« Il y a levain et levain : celui du bien et celui du mal. Le
levain du mal, ce poison satanique, fermente plus facilement que celui
du bien, car il trouve une matière plus adaptée à son action dans le
cœur de l’homme, dans sa pensée, dans sa chair, qui sont séduits tous
les trois par une volonté égoïste, donc contraire à la volonté
universelle, qui est celle de Dieu.
La volonté de Dieu est
universelle car elle ne s’arrête jamais à une pensée personnelle : elle
considère le bien de l’univers entier. Rien ne peut augmenter la
perfection de Dieu d’aucune façon, car il a toujours parfaitement
possédé tout ce qui existe. Par conséquent, il ne peut exister en lui de
pensée d’intérêt propre pour mettre en œuvre quelque action que ce
soit.
Quand on dit qu’on fait tel geste pour la plus grande
gloire de Dieu, dans l’intérêt de Dieu, ce n’est pas que la gloire
divine soit en elle-même susceptible de grandir, mais parce que tout ce
qui se trouve dans la création porte une empreinte de bien et que toute
personne qui accomplit le bien — et par conséquent mérite de le posséder
— se pare du signe de la gloire divine. Elle rend ainsi gloire à la
Gloire elle-même qui a glorieusement tout créé. C’est un témoignage, en
somme, que personnes et choses rendent à Dieu en attestant par leurs
œuvres l’Origine parfaite dont elles proviennent.
Il s’ensuit
que, lorsque Dieu vous ordonne, vous conseille ou vous inspire une
action, il n’est pas poussé par quelque intérêt égoïste, mais par une
pensée altruiste, charitable, pour votre bien-être. Voilà pourquoi la
volonté de Dieu n’est jamais égoïste, mais au contraire toute tournée
vers l’altruisme, vers l’universalité. Elle est l’unique et vraie force
du monde entier qui ait en vue le bien universel.

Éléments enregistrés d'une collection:
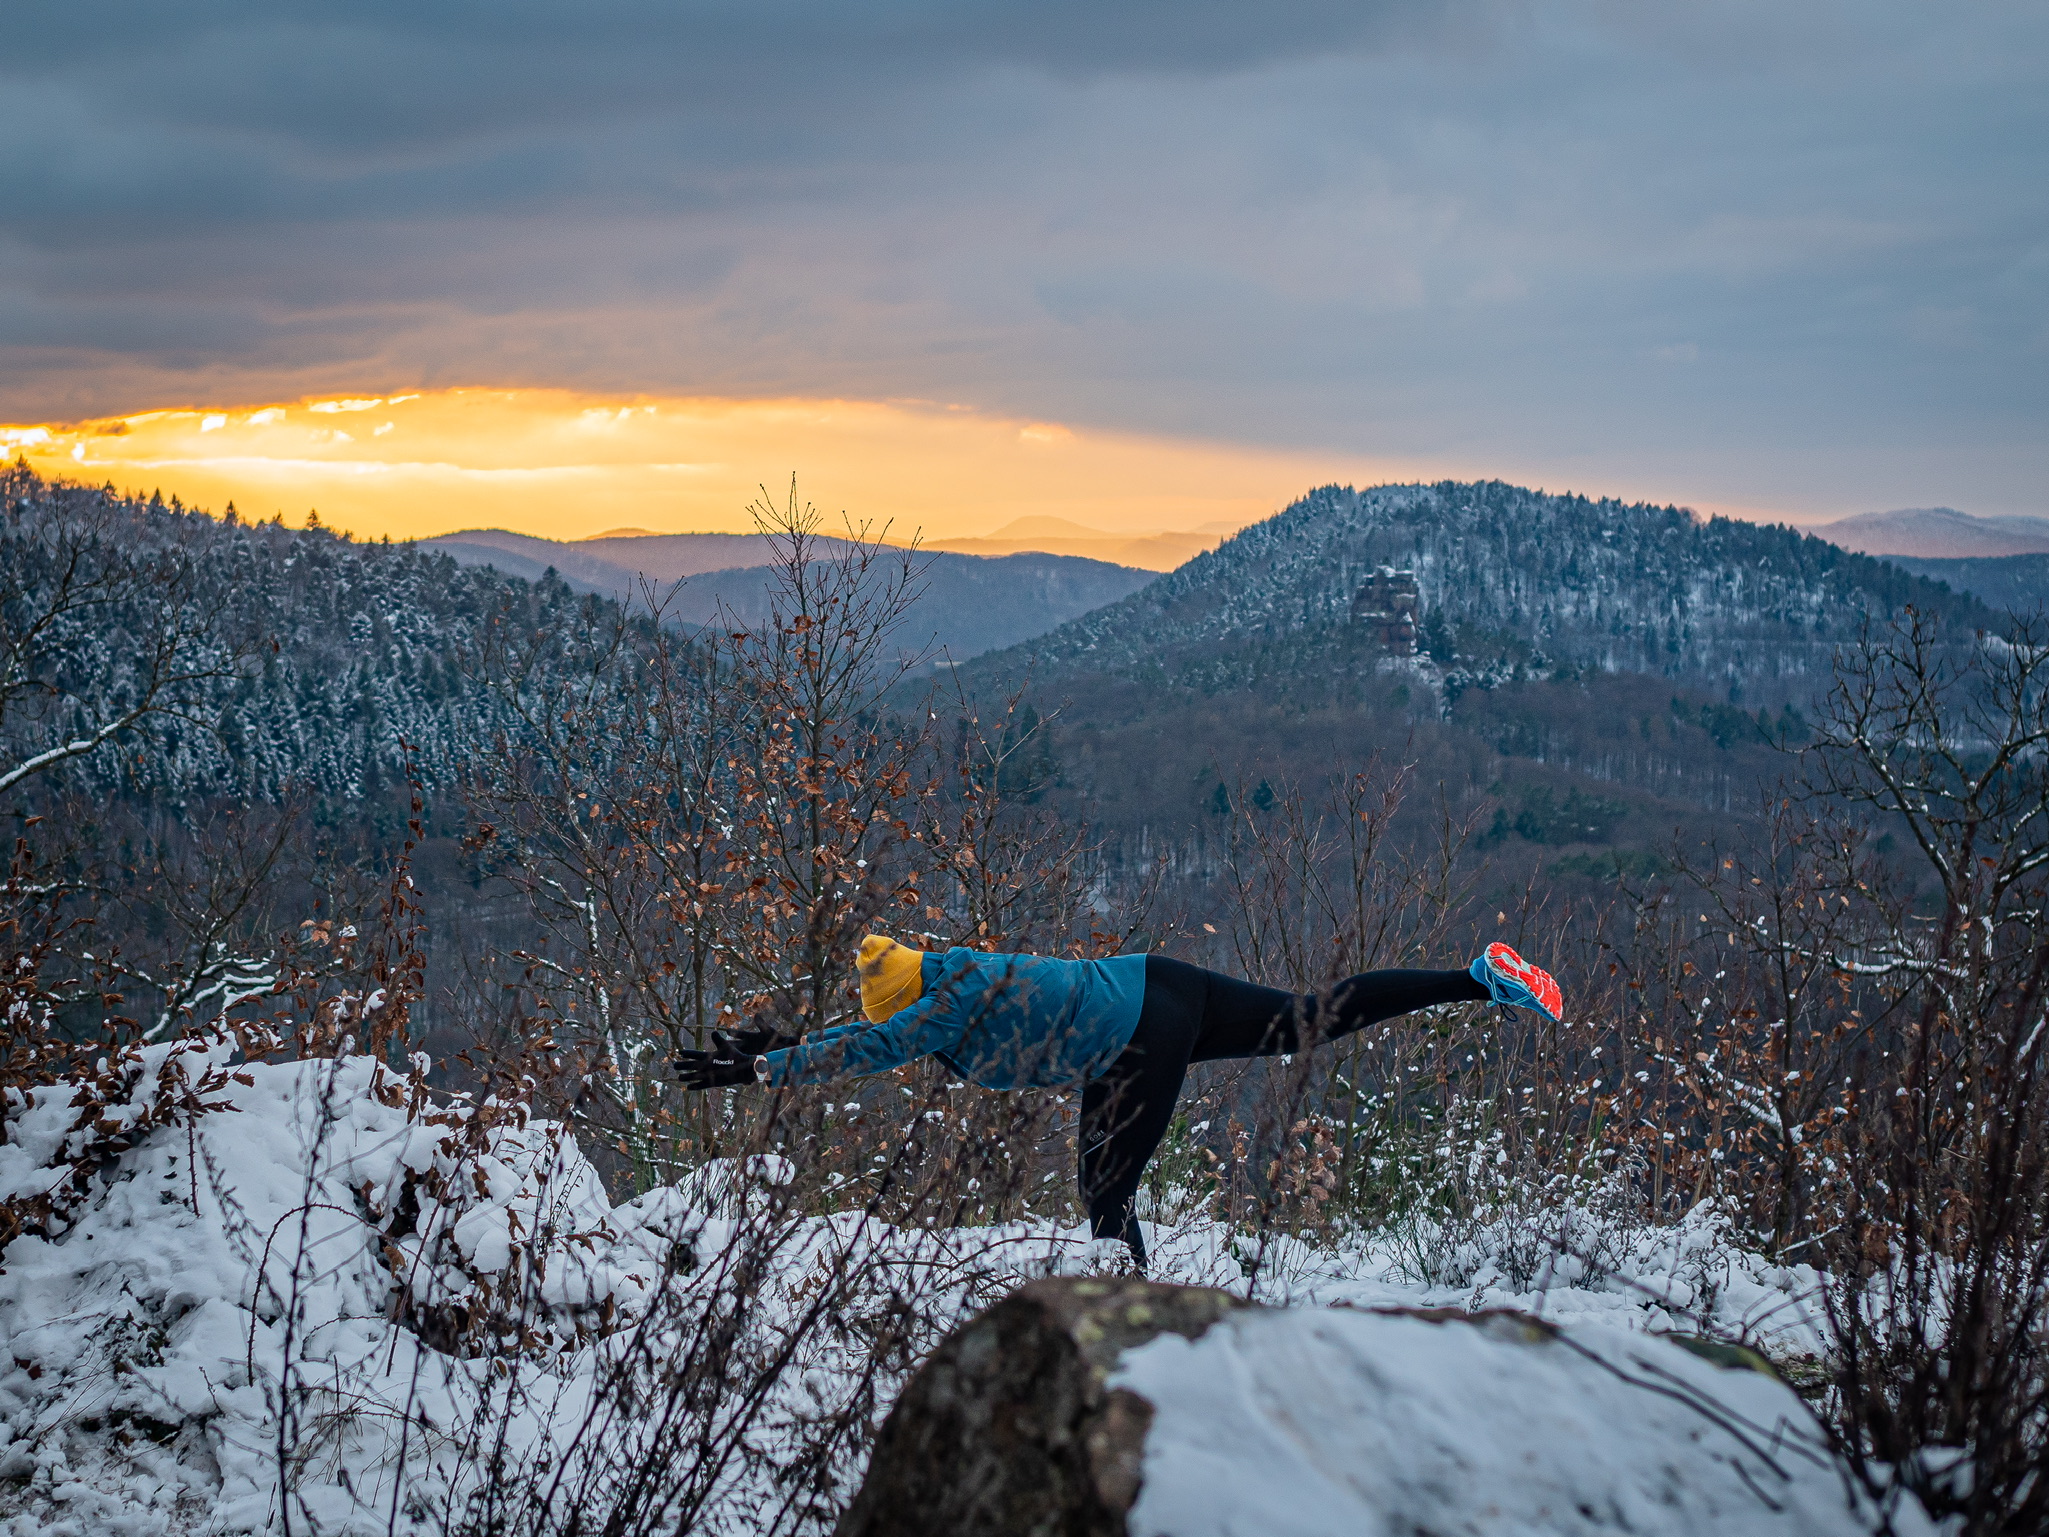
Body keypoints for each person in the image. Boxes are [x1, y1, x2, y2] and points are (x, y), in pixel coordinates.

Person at [674, 935, 1563, 1270]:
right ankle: (1478, 979)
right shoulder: (942, 972)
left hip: (1136, 1037)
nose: (907, 1029)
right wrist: (782, 1041)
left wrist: (764, 1071)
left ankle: (1133, 1317)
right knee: (1307, 1017)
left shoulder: (935, 1007)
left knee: (1105, 1196)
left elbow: (870, 1044)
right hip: (1152, 982)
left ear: (912, 1001)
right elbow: (871, 1024)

→ EXERCICES À FAIRE
a) Recopiez le passage du texte sur la volonté de Dieu qui va de « Quand on dit » à « dont elles proviennent. ».
b) D'après le texte sur la volonté de Dieu, pourquoi ne peut-il exister en Dieu aucune pensée d'intérêt propre ? Répondez en une à trois phrases.

→ RÉPONSES PAR EXERCICE
a)
Quand on dit qu’on fait tel geste pour la plus grande
gloire de Dieu, dans l’intérêt de Dieu, ce n’est pas que la gloire
divine soit en elle-même susceptible de grandir, mais parce que tout ce
qui se trouve dans la création porte une empreinte de bien et que toute
personne qui accomplit le bien — et par conséquent mérite de le posséder
— se pare du signe de la gloire divine. Elle rend ainsi gloire à la
Gloire elle-même qui a glorieusement tout créé. C’est un témoignage, en
somme, que personnes et choses rendent à Dieu en attestant par leurs
œuvres l’Origine parfaite dont elles proviennent.

b) Rien ne peut augmenter la perfection de Dieu d'aucune façon, car il a toujours parfaitement possédé tout ce qui existe. Il ne peut donc exister en lui de pensée d'intérêt propre pour mettre en œuvre une action.